§ 任务说明 a: 请逐行照录下面全部已保存数据条目中的文字，图片不要放进回答。

本文首先介绍了无线协作通信网络的基本模型和基本方法,然后介绍了节点选择问题的研究现状,指出节点选择对协作通信网络性能有很大的提升。最后介绍了无线协作频谱感知网络中频谱感知的基本方法和节点选择的研究现状。
目前放大转发协作通信网络中的节点选择算法大部分是基于瞬时信道信息的节点选择,这需要准确的信道估计和大量的信道反馈,在实际系统中较难实现。基于此,论文首先研究基于部分信道信息的节点选择。在放大转发协作通信中,已知协作通信过程中一个阶段的瞬时信道信息和另一个阶段的统计信道信息的条件下,提出两种节点选择算法,并且分析这两种算法的中断概率性能。随后,为了进一步降低节点选择对信道估计和反馈的依赖,研究在已知两个阶段的统计信道信息的条件下,如何选择最优的中继节点集合进行协作的问题。通过对中继节点定义的等效信道增益参数的排序,以及根据由等效信道增益参数计算的等效信噪比门限,指出在不同的信噪比条件下应选择不同的中继节点集合参与协作。
网络编码在协作通信中的应用引起人们的广泛关注。把网络编码引入到编码协作当中,提出一种新的基于网络编码的编码协作传输方式。分析了在该传输方式下的中断概率。分析指出,当两个协作节点之间的信道条件较差时,网络编码能够提升中断性能;反之,网络编码反而会降低中断性能。基于此,论文提出一种自适应的基于网络编码的编码协作通信传输方式。仿真结果表明,这种自适应传输方式的性能在任何信道条件下,其性能都优于传统的编码协作传输方式和前文提出的基于网络编码的编码协作传输方式。在由多个节点构成的基于网络编码的协作通信网络,并已知信道统计信息的条件下,提出两种节点选择的算法,以获得系统的最优性能。仿真结果表明,提出的算法在和穷举算法相近的中断性能的情况下,能够显著降低复杂度。
认知无线电是解决无线频谱资源稀缺的一个重要手段,而其中最重要的是频谱感知。论文首先提出一种在各个感知节点的信噪比不相等情况下的权重融合准则,该准则充分利用了各个感知节点的信噪比信息,可以获得比传统的不考虑信噪比差异性的感知准则更好的感知性能。依据权重因子的大小,提出一种节点选择策略,当某个感知节点的权重因子小于某一门限时,则该节点不参与协作。进一步考虑了节点在感知过程中的资源消耗,定义了感知网络的效用函数,该效用函数很好的体现了感知性能和感知开销的折中。基于此效用函数提出了一种使得效用最大化的节点选择策略。这种节点选择策略更适合实际系统的应用。
本文研究了无线协作网络中的节点选择问题。在放大转发网络中,提出基于部分信道信息和统计信道信息的节点选择算法,这些算法更容易在实际中应用。本文提出的一种基于网络编码的编码协作通信方式,进一步提升了编码协作的性能,可以作为未来协作通信方式的一种有效补充,所提节点选择算法与穷举算法性能相似,但其复杂度大为降低,有很好的实用性。协作频谱感知网络中的权重融合策略能够提高感知性能,基于效用函数的节点选择算法综合考虑了感知性能和感知开销,更符合实际的应用。整体而言,这些研究提高了协作网络的性能,并且具有很好的实用性。

§ 任务说明 b: 请续写上面这篇关于无线协作网络节点选择研究的摘要，从最后一句之后接着写。

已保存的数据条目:
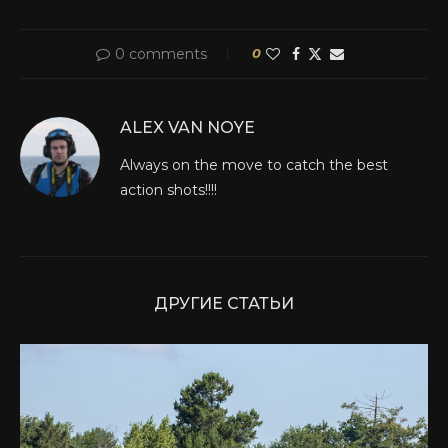
0 comments
0
ALEX VAN NOYE
Always on the move to catch the best
action shots!!!!
ДРУГИЕ СТАТЬИ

§ 书面回答 a:
0 comments
0
ALEX VAN NOYE
Always on the move to catch the best
action shots!!!!
ДРУГИЕ СТАТЬИ

§ 书面回答 b:
Cooperation technology has played an important role in the rapid evolution of wireless communication. The cooperation among nodes in wireless cooperative communication networks can improve the outage performance, and the cooperation in wireless cooperative spectrum sensing networks can improve the cognitive performance. The node selection is a basic research topic in wireless cooperative networks, and has attracted more and more attention.
First, this thesis introduces the basic model and schemes of wireless cooeprative communication networks. Then it reviews the study of node selection in networks. The work showed that it improved the outage performance through optimal node selection. Moreover, this thesis introduces the basic scheme and node selection in cooperative spectrum sensing networks.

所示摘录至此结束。